少子高齢化という言葉をよく耳にしますが、
地方の小都市に行けば行くほど高齢化率は高くなると考えております。
中津川市も例外なく高齢化率の高くなりつつある小都市と考えます。

よって、中津川市におけるアパート賃貸市場は、
私の見る限り供給過多になっている言わざるを得ません。
古いアパートは、より空き、新しいアパートは満室にならない状態です。
要するに、需給バランスが著しく崩れていると思います。アパートが多すぎるのです。

アパートというものは、古いより新しいものがよいに決まってます。
同じ家賃を支払うなら、私でも新しい方を選択するでしょう。
つまり、古い方から新しい方に移動転居するわけです。
言葉の表現として悪いかも知れませんが、入居者はヤドカリと同じなのです。
現実に古いアパートになればなるほど入居率は低くなっているでしょう。
自由主義経済において、これはやむを得ないことかもしれません。
反面、新築アパートの所有者も自由主義経済と対峙せねばならないのです。
つまり、新築だからといって入居率が高いままの状態が継続するとは限らないのです。

借入金の返済計画では、入居率70%くらいになってるかもしれませんが、
その通りに物事が進む保証は、全くありません。
返済計画通りに入居者が募集できなければ返済金が滞ります。
毎月決められた額返済せねばならないのです。

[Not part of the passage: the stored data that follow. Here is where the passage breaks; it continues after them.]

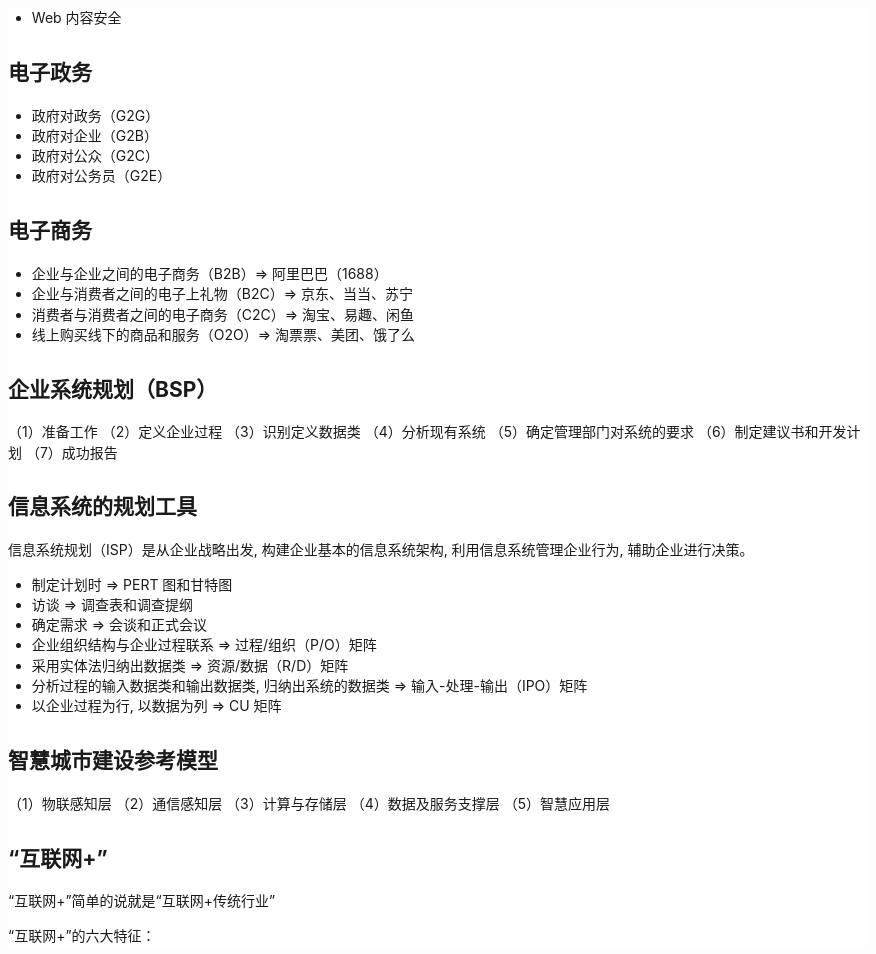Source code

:   - Web 内容安全

## 电子政务

- 政府对政务（G2G）
- 政府对企业（G2B）
- 政府对公众（G2C）
- 政府对公务员（G2E）

## 电子商务

- 企业与企业之间的电子商务（B2B）=> 阿里巴巴（1688）
- 企业与消费者之间的电子上礼物（B2C）=> 京东、当当、苏宁
- 消费者与消费者之间的电子商务（C2C）=> 淘宝、易趣、闲鱼
- 线上购买线下的商品和服务（O2O）=> 淘票票、美团、饿了么

## 企业系统规划（BSP）

（1）准备工作
（2）定义企业过程
（3）识别定义数据类
（4）分析现有系统
（5）确定管理部门对系统的要求
（6）制定建议书和开发计划
（7）成功报告

## 信息系统的规划工具

信息系统规划（ISP）是从企业战略出发, 构建企业基本的信息系统架构, 利用信息系统管理企业行为, 辅助企业进行决策。

- 制定计划时 => PERT 图和甘特图
- 访谈 => 调查表和调查提纲
- 确定需求 => 会谈和正式会议
- 企业组织结构与企业过程联系 => 过程/组织（P/O）矩阵
- 采用实体法归纳出数据类 => 资源/数据（R/D）矩阵
- 分析过程的输入数据类和输出数据类, 归纳出系统的数据类 => 输入-处理-输出（IPO）矩阵
- 以企业过程为行, 以数据为列 => CU 矩阵

## 智慧城市建设参考模型

（1）物联感知层
（2）通信感知层
（3）计算与存储层
（4）数据及服务支撑层
（5）智慧应用层

## “互联网+”

“互联网+”简单的说就是“互联网+传统行业”

“互联网+”的六大特征：
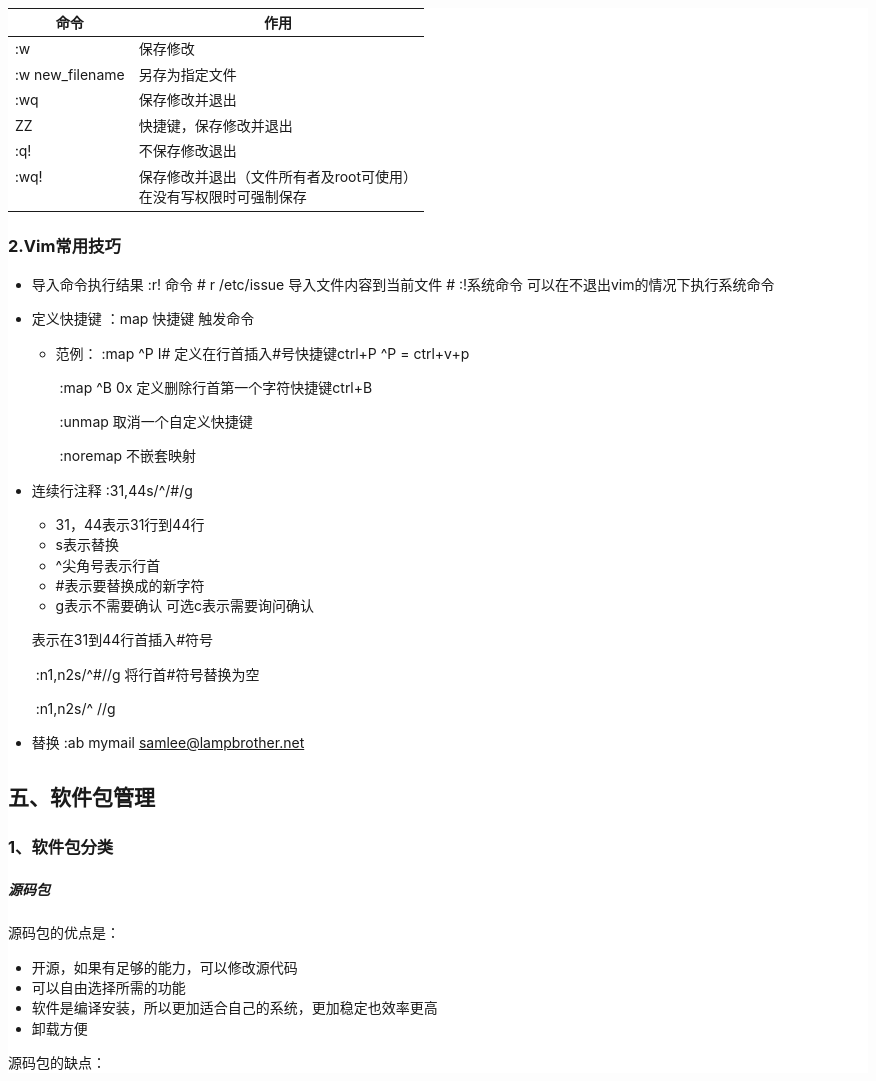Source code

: | 命令            | 作用                                                         |
| --------------- | ------------------------------------------------------------ |
| :w              | 保存修改                                                     |
| :w new_filename | 另存为指定文件                                               |
| :wq             | 保存修改并退出                                               |
| ZZ              | 快捷键，保存修改并退出                                       |
| :q!             | 不保存修改退出                                               |
| :wq!            | 保存修改并退出（文件所有者及root可使用）<br />在没有写权限时可强制保存 |

### 2.Vim常用技巧

- 导入命令执行结果 :r! 命令  # r   /etc/issue  导入文件内容到当前文件  # :!系统命令   可以在不退出vim的情况下执行系统命令

- 定义快捷键 ：map 快捷键 触发命令

  - 范例： :map ^P I#<ESC>		定义在行首插入#号快捷键ctrl+P 	^P = ctrl+v+p     

    ​            :map ^B 0x         定义删除行首第一个字符快捷键ctrl+B

    ​			:unmap		取消一个自定义快捷键

    ​			:noremap		不嵌套映射

- 连续行注释  :31,44s/^/#/g   

  - 31，44表示31行到44行    
  - s表示替换
  - ^尖角号表示行首  
  - #表示要替换成的新字符
  - g表示不需要确认    可选c表示需要询问确认 

  表示在31到44行首插入#符号

  ​                    :n1,n2s/^#//g    将行首#符号替换为空

  ​                    :n1,n2s/^  //g     

- 替换 :ab mymail samlee@lampbrother.net

## 五、软件包管理

### 1、软件包分类

##### 源码包

源码包的优点是：

- 开源，如果有足够的能力，可以修改源代码
- 可以自由选择所需的功能
- 软件是编译安装，所以更加适合自己的系统，更加稳定也效率更高
- 卸载方便

源码包的缺点：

借金は自分持ちですから。

あなたの新築アパートは、古いアパートには経済社会の中で勝ち組になれたかもしれません。
でも、明らかにだぶついている新築アパート群の中で勝ち組に残れるのでしょうか。
勝ち組に残ろうと思えば、アパートそのものに 他と負けない格差があるとか、
若しくは、他の新築アパートより価格設定を低くしないと
入居率は下がるばかりになるのではないでしょうか。
なぜなら、今現在の建築中のアパートの方がより新しいですし、
たぶん返済計画の入居率も低く抑えてあるでしょうし、
返済金だって毎月少額の返済で済むようになってるのではないでしょうか。
つまり、今あなたが所有しているアパートは、建築完了時点から古くなっているのです。
あなたが賃料を下げれば、隣のアパートも附近のアパートも
入居者獲得のため値下げするかもしれません。
もうこうなれば、値下げの悪循環が生じエンドレスとなり、
借金の返済どころではなくなるのです。

以上のことから、不測の事態も起こりうる事を考慮して
アパート建築に取りかかることをお勧め致します。

一見アパート建築は相続税対策になるかもしれないのですが、
物事が予定通り進捗しない場合には、別の土地を売却して返済分を支払ったり、
預金を取り崩し返済金に充てねばなりません。
また、処分する土地や現金預金がなければ、
アパートそのものが競売にかかったりすることもあります。
そんなことになれば、相続税対策ではじめたことが何のためにアパート建築したのだろうかと
後悔することにもなりかねません。

もう一度、じっくり考えませんか?
そんなことしなくたって、あなたの相続税が減る方法もあるかもしれませんよ。